Supplementary Figure 6

Supplementary Figure 6. These analyses are the same as those presented in Figure 4 but for the return arm epochs. A, Percentage of cells that are still present at increasing day lags. Statistic: Wilcoxon signed-rank test. B, Percentage of each splitter type by what that cell was on the prior day of recording. C, Percentage of each splitting phenotype among each recording day’s set of previously inactive cells (from second recording day forward). Statistic: Wilcoxon signed-rank test. D, Changes in the distribution of splitting phenotypes among previously inactive over the course of recordings. Colored lines are individual animals, black line is best fit regression. Statistical significance p-value is indicated at right (Spearman rank correlation).

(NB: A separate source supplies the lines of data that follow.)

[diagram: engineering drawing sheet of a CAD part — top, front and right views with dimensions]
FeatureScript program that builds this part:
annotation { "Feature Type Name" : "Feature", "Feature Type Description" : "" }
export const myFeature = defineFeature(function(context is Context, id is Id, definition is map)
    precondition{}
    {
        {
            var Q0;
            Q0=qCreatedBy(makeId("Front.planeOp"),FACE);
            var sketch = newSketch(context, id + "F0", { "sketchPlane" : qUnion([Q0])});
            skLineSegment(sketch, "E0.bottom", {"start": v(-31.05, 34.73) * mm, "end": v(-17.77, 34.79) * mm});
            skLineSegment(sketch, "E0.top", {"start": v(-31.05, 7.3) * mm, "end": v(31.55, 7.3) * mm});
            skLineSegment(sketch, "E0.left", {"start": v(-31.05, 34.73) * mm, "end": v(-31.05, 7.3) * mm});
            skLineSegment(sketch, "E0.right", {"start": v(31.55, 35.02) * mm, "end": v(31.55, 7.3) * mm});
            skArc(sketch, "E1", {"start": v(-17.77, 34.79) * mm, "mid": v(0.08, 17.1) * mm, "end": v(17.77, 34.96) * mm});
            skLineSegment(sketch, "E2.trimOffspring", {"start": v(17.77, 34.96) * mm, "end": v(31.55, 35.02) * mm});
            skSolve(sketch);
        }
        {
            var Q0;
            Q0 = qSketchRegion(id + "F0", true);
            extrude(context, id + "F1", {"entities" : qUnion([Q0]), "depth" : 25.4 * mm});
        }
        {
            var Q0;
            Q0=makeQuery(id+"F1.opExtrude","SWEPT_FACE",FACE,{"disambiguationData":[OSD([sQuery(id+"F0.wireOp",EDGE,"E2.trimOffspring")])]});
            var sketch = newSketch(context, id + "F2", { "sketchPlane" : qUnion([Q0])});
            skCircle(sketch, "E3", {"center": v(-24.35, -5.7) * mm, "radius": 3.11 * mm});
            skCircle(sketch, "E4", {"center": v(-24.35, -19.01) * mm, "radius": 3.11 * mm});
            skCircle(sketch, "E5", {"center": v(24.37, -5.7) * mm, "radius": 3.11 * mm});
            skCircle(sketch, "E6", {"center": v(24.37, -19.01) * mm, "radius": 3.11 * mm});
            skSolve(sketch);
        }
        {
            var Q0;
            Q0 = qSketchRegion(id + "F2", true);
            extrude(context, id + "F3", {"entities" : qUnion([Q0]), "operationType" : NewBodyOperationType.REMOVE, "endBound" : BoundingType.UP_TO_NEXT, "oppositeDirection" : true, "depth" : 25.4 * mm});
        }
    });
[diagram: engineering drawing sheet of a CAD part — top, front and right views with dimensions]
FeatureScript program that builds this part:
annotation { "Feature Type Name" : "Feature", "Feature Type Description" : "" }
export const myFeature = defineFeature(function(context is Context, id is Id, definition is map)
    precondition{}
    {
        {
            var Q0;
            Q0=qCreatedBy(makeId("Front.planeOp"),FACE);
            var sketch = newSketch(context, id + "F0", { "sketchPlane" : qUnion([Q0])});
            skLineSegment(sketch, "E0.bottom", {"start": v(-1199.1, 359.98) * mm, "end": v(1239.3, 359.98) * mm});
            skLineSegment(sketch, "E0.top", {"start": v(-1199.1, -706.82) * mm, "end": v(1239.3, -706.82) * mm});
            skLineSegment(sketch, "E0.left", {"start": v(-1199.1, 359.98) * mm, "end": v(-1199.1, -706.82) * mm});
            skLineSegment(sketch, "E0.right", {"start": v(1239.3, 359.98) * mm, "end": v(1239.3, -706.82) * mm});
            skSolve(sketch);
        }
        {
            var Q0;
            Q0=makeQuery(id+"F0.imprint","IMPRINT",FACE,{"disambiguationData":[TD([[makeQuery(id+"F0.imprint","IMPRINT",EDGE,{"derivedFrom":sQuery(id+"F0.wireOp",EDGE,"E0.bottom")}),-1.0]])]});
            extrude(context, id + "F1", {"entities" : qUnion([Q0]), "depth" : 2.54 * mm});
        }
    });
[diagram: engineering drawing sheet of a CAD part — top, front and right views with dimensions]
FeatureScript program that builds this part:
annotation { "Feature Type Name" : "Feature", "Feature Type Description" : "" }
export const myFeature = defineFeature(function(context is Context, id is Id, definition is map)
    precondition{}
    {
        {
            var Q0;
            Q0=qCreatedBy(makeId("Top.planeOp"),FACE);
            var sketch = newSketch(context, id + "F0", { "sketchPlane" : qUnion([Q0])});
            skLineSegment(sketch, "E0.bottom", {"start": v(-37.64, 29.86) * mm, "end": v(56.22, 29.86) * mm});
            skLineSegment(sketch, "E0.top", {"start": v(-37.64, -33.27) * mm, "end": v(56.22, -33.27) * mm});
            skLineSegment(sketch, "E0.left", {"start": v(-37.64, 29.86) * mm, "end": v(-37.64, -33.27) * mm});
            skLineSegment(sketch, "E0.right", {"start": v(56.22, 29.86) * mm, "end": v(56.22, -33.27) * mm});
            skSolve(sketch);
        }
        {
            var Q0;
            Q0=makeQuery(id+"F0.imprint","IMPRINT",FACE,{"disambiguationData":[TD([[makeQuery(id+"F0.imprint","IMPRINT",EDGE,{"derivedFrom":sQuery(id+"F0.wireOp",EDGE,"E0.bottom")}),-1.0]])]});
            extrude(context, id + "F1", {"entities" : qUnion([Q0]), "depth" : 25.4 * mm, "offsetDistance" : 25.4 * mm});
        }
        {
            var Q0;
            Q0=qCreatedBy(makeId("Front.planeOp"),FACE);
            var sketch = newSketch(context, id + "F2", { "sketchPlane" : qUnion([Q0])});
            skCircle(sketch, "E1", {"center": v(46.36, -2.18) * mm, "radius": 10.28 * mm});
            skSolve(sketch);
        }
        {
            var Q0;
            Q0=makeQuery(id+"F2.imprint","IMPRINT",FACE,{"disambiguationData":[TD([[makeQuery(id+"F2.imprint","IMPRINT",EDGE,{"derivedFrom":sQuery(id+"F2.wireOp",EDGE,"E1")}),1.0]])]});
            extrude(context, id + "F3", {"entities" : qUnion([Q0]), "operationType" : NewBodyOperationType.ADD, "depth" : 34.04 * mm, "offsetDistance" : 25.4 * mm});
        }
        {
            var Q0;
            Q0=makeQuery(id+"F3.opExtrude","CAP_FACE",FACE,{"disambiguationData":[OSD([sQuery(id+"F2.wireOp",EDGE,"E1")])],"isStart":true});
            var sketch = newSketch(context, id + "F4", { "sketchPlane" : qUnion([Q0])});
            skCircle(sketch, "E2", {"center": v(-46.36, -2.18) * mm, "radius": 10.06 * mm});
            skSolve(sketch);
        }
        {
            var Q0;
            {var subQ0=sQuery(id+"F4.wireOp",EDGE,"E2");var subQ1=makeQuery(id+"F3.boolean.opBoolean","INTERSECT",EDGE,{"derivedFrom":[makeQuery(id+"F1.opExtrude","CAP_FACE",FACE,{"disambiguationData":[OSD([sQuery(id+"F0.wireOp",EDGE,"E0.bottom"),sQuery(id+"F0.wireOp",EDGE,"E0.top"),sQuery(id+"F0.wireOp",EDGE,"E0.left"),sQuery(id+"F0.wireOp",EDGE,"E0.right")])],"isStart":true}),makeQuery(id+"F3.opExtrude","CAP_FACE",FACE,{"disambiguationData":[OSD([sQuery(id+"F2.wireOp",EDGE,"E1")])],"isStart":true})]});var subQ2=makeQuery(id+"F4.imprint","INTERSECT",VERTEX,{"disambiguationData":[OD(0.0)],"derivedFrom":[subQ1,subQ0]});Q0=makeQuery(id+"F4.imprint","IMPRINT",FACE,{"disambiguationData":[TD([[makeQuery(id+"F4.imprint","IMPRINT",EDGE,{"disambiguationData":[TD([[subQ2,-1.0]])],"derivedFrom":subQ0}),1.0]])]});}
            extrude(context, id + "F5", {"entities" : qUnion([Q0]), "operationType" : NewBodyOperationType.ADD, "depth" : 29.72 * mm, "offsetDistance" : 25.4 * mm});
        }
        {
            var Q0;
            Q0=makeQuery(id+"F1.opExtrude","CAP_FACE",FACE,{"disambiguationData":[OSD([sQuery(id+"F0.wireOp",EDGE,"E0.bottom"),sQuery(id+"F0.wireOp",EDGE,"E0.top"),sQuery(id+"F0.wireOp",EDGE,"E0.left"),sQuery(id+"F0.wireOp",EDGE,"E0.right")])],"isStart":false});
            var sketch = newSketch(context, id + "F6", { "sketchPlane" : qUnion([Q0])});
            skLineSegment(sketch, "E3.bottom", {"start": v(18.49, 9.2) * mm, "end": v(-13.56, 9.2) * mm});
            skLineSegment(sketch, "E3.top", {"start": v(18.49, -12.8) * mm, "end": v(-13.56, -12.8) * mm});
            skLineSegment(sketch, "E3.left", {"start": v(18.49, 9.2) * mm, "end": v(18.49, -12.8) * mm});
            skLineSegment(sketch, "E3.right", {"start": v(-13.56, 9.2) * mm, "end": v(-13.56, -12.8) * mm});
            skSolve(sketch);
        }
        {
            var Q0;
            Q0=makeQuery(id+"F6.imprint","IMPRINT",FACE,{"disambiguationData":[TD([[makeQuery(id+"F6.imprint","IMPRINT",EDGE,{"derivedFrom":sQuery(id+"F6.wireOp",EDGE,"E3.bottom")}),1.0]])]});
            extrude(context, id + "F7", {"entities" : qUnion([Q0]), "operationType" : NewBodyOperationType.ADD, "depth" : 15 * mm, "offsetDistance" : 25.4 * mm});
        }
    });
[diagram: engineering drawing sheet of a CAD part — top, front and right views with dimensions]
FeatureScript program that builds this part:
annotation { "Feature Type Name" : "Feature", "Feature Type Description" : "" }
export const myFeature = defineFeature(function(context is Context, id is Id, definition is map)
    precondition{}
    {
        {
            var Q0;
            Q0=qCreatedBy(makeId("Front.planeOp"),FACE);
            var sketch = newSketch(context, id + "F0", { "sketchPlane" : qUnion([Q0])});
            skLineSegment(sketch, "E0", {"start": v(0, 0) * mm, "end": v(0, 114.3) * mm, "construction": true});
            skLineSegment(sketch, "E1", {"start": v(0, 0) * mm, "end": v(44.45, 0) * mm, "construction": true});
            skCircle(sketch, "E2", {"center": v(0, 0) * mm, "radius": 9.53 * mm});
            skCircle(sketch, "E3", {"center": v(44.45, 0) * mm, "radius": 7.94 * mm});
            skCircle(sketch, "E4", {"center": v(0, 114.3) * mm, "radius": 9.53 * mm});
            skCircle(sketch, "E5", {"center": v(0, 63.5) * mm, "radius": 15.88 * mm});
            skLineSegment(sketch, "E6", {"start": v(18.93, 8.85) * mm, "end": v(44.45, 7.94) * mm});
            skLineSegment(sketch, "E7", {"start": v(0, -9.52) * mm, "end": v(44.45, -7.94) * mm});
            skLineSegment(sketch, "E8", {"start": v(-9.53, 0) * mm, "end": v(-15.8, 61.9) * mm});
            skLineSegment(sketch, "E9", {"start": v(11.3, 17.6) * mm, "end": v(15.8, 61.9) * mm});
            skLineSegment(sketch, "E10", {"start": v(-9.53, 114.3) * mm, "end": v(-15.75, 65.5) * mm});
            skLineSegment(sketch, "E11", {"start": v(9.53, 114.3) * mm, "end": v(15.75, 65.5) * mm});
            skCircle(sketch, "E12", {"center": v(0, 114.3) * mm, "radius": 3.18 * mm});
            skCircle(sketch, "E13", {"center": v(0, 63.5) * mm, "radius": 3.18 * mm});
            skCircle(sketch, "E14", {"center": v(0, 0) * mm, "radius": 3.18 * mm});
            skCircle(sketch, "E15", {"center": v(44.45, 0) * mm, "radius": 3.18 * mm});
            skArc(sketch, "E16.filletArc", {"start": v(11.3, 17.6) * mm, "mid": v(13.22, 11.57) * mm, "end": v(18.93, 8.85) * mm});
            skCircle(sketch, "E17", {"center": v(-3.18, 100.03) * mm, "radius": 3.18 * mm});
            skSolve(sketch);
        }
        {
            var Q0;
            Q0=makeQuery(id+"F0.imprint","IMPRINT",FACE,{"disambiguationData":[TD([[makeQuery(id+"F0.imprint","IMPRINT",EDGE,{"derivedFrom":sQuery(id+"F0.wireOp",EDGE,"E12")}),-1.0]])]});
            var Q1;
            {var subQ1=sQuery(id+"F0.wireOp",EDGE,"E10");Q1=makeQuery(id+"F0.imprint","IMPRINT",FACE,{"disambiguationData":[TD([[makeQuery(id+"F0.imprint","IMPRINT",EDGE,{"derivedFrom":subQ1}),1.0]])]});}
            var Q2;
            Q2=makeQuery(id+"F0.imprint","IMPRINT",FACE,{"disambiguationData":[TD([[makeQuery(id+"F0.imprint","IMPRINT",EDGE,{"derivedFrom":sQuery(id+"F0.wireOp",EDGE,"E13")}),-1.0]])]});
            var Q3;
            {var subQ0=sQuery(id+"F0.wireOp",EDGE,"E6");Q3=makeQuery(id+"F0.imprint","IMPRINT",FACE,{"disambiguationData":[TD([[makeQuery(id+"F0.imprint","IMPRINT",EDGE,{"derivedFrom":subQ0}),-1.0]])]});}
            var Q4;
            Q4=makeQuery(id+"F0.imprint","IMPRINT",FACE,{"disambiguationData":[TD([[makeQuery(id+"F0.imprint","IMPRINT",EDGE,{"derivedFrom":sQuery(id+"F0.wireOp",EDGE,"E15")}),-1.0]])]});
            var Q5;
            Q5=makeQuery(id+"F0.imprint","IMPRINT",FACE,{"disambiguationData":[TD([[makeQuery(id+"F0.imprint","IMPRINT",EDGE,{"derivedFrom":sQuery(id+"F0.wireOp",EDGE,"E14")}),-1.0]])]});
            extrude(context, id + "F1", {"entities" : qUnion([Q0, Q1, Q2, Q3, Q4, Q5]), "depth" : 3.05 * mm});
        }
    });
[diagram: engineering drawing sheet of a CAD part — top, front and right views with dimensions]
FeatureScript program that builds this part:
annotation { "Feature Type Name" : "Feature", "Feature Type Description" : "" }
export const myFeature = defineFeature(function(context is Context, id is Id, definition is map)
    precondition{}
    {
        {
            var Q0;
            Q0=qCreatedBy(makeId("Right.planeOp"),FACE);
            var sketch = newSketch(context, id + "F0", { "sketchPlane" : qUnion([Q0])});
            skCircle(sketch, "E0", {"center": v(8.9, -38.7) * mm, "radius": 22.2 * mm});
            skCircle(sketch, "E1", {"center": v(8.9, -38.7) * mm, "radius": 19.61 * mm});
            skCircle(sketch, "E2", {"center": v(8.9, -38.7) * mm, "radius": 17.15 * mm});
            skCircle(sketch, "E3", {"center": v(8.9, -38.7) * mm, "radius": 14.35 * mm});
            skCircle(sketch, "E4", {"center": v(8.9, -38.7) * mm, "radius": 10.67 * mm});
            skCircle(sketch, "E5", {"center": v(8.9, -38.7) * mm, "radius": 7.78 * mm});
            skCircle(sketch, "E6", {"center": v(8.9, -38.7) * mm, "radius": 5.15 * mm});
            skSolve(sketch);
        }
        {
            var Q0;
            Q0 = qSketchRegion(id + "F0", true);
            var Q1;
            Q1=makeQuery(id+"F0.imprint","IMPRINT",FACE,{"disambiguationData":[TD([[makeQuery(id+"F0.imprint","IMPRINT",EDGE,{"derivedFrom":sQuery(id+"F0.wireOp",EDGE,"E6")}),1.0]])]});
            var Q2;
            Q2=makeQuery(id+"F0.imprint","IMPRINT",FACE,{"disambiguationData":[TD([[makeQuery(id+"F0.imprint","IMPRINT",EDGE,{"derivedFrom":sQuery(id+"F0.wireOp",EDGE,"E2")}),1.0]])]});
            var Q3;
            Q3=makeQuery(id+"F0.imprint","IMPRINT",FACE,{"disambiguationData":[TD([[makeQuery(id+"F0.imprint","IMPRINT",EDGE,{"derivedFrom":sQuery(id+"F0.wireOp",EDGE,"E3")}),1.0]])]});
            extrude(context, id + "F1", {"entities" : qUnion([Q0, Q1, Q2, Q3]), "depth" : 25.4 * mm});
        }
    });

* p<0.05, ** p<0.01, ***p<0.001

Significance statement:

Single photon calcium imaging using head-mounted miniature microscopes in freely moving animals has enabled researchers to measure the long term stability of hippocampal pyramidal cells during repeated behaviors. Previous studies have demonstrated instability of neural circuit components including dendritic spines and axonal boutons. It is now known that single units in the neuronal population exhibiting behaviorally relevant activity eventually become inactive and that previously silent neurons can quickly acquire task-relevant activity. The function of such population dynamics is unknown. We show here that population dynamics differ for cells coding distinct task dimensions, suggesting such dynamics are part of a mechanism for latent memory reorganization. These results add to a growing body of work showing that maintenance of episodic memory is an ongoing and dynamic process.